Reiman Goes to Court Against Kompromat.ru
Published: September 2, 2005 (Issue # 1101)
MOSCOW — Prosecutors in St. Petersburg have opened a criminal case alleging that the muckraking Kompromat.ru web site published an article that slandered IT and Communications Minister Leonid Reiman.
The article claimed that Reiman took a $1 million fee in 1992 when he was the deputy director of a major St. Petersburg telecoms company for “greasing the wheels” to help British businessman Anthony Georgiou establish a mobile phone company.
A spokesman for Reiman’s ministry denied the allegations, adding the investigation into the site began at the ministry’s request.
“The prosecutor replied to us saying they found that the article contained information that was false,” said spokesman Alexander Parshukov.
The kompromat.ru article, published in early July, retold some of the allegations already made in a Carribbean court by Georgiou, who said he was a former business partner of Reiman’s.
Georgiou claimed in a court affidavit lodged in a British Virgin Islands court last year that Reiman abused his public position to gain interests in the mobile phone industry.
Georgiou’s testimony was given as part of a sprawling legal battle being fought in courts in Switzerland and the British Virgin Islands between Alfa Group and IPOC, a Bermuda-based fund, which Jeffrey Galmond, a Reiman business associate, says he owns.
The two sides are fighting over the rights to a 25.1 percent stake in MegaFon, the country’s No. 3 mobile phone provider, which is partly owned by IPOC. The Bermuda fund holds a 31 percent stake in MegaFon via Telekominvest, the holding company that Reiman helped found.
The court battle has ensnared Reiman in a mass of allegations he abused his position to build up holdings in the telecoms industry, charges he denies.
Reiman’s ministry has claimed that Mikhail Fridman’s Alfa has launched a PR war of false accusations against Reiman in order to win the MegaFon case. The ministry has said it is considering suing several publications that have reported on the trials.
In the July article, Kompromat.ru also published a letter from Georgiou to Reiman that was presented to the British Virgin Islands court as part of Georgiou’s affidavit. The letter, signed by both Georgiou and Reiman, confirmed payment of the $1.04 million fee into Reiman’s account at Credit Suisse First Boston.
But even though Georgiou’s claims have been published before by other media outlets, the Kompromat.ru article did not cite Georgiou’s affidavit as a source, leaving it open to attack. The site rarely publishes its own material and mainly acts as a collection point for the most scandalous stories on corruption from other newspapers.

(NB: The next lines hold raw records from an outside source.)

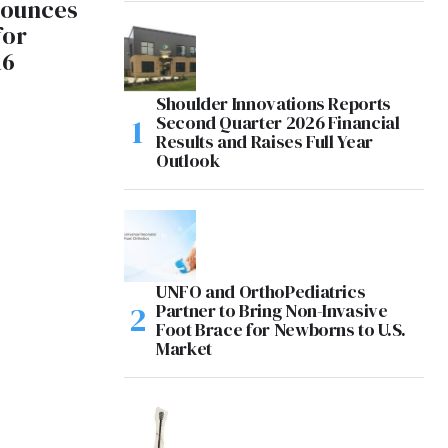
ounces
for
16
Shoulder Innovations Reports
Second Quarter 2026 Financial
Results and Raises Full Year
Outlook
UNFO and OrthoPediatrics
Partner to Bring Non-Invasive
Foot Brace for Newborns to U.S.
Market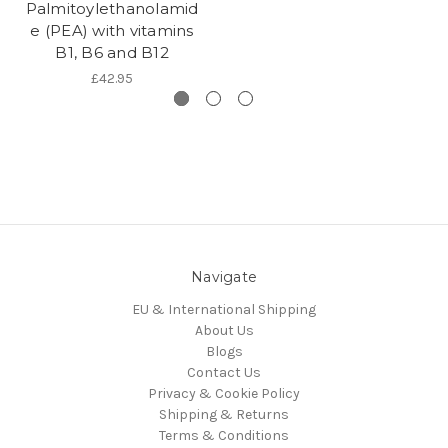
Palmitoylethanolamid
e (PEA) with vitamins
B1, B6 and B12
£42.95
Navigate
EU & International Shipping
About Us
Blogs
Contact Us
Privacy & Cookie Policy
Shipping & Returns
Terms & Conditions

“The site presented this information as fact. It was making concrete conclusions on the basis of unconfirmed information,” Parshukov said. “The trial in the British Virgin Islands has not ended. There has been no verdict or charges. The judge is still looking into this.”
“Not every document presented in court is genuine,” he said, referring to the letter confirming the fee.

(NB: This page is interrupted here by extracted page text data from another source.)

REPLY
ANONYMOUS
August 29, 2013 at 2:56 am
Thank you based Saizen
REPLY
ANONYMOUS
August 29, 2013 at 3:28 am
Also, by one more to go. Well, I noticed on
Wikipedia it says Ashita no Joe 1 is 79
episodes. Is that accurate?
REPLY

An aide to St. Petersburg prosecutor Artyom Bakonin said an initial probe had found that the material presented in the Kompromat.ru article gave grounds for a criminal investigation. The case has now been handed to the city’s police for further investigation, he said.
Sergei Gorshkov, the owner of Kompromat.ru, could not be reached for comment. Vedomosti on Wednesday cited him as saying he had yet to receive official notice of the case, which he said was groundless. Georgiou could not be reached for comment.

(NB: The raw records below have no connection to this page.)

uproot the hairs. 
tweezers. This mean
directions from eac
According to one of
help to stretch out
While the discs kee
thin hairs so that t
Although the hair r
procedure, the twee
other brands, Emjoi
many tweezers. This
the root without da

The prosecutors’ case is yet another in a growing spate of criminal investigations launched at the request of state officials as relations between the authorities and independent media become increasingly tense, media analysts said.
“Now the main line of attack against journalists is not physical, it’s court cases,” said Oleg Panfilov, director of the Center for Journalism in Extreme Situations.